Na roda dos sem teto de rua
Por Tião Nicomedes
Já não podeis, da pátria, filhos ver contente a mãe gentil.
Já raiou, o lockdown, no horizonte do Brasil…
Que sacrilégio, deturpando o Hino da bandeira!
Vocês repetem, igual papagaio. Mas, sabem mesmo, o que significa essa palavra? Com certeza não sabem.
Lockdown: confinados.
Confinados tipo albergue.
Um monte de gente confinada dentro do mesmo espaço. Cheio de regras chatas.

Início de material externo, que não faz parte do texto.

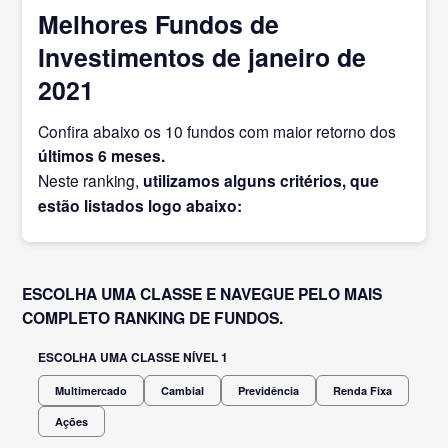
Melhores Fundos de
Investimentos de janeiro de
2021
Confira abaixo os 10 fundos com maior retorno dos
últimos 6 meses.
Neste ranking,
utilizamos alguns critérios, que
estão listados logo abaixo:
ESCOLHA UMA CLASSE E NAVEGUE PELO MAIS
COMPLETO RANKING DE FUNDOS.
ESCOLHA UMA CLASSE NÍVEL 1
Multimercado
Cambial
Previdência
Renda Fixa
Ações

Por que acham que a gente corre “prá” praça? Isolamento social?
Sempre vivemos isso, bem antes da #Covid-19.
Inclusive, essa #pandemia, dizem, da nova era, coisas da nova ordem mundial.
Inventam doenças e vem com a cura.
Criam o problema e depois a solução.
A preços bem salgados.
Tipo esse amendoins, de saquinho:
bom demais e alteia a pressão. Sal, que para hipertenso, é uma bomba.
‘Tá’ falando sério?
Mais bobagem do que falam os governantes?
Cada hora dizem uma coisa. Depois desdizem.
Usa máscara.
Tira máscara.
Toma vacina, não tem vacina.
Kit #covid-19: cloroquina, vermicina.
Tubaína.
Até que de álcool a gente entende.
Brincam com coisa séria.
#Coronavírus matando centenas de milhares de pessoas. Todo dia.
A cada segundo morre alguém.
Vocês, que moram na rua, têm que evitar aglomerações: lavar as mãos sempre, com sabão, álcool em gel, tomar banho, trocar de roupa.
“Quem mora na rua é poste. A gente tá na calçada. Sim. Estamos em situação de rua. Pudesse, estava no conforto de um lar, agora, tomando cerveja em caneca de alumínio… Comendo torresmo frito. Tomar banho de chuveiro, deitar a cabeça no travesseiro ou assistindo filme no sofá da sala, comendo pipocas.”
“Vocês no fundo tem família. Tem parentes, desesperados, procurando cada um de vocês. Sempre tem alguém sofrendo. Mas vocês preferem encher o rabo de cachaça.”
¨Ow cidadão! Sem ofensas. Agora, eu te pergunto:
O toque de recolher significa alguma coisa pra você? Então, o que vossa senhoria está fazendo na rua uma hora dessas?
Essa máscara no queixo? Procurando o vírus prá levar pra dentro de casa? Quer matar quem? seus pais ou tá morando com a sogra?”
Acabou de jogar o latão de ‘breja’ no chão , olha ‘prá’ baixo.
‘E daí?
Tá pisando na bosta.”
Sebastião Nicomedes de Oliveira é “poeta das ruas”. Autor da peça teatral Diário de um Carroceiro e do livro As Marvadas é artista popular. Ex-catador e ex-morador em situação de rua, integra o MIPR (Movimento Internacional de População em Situação de Rua).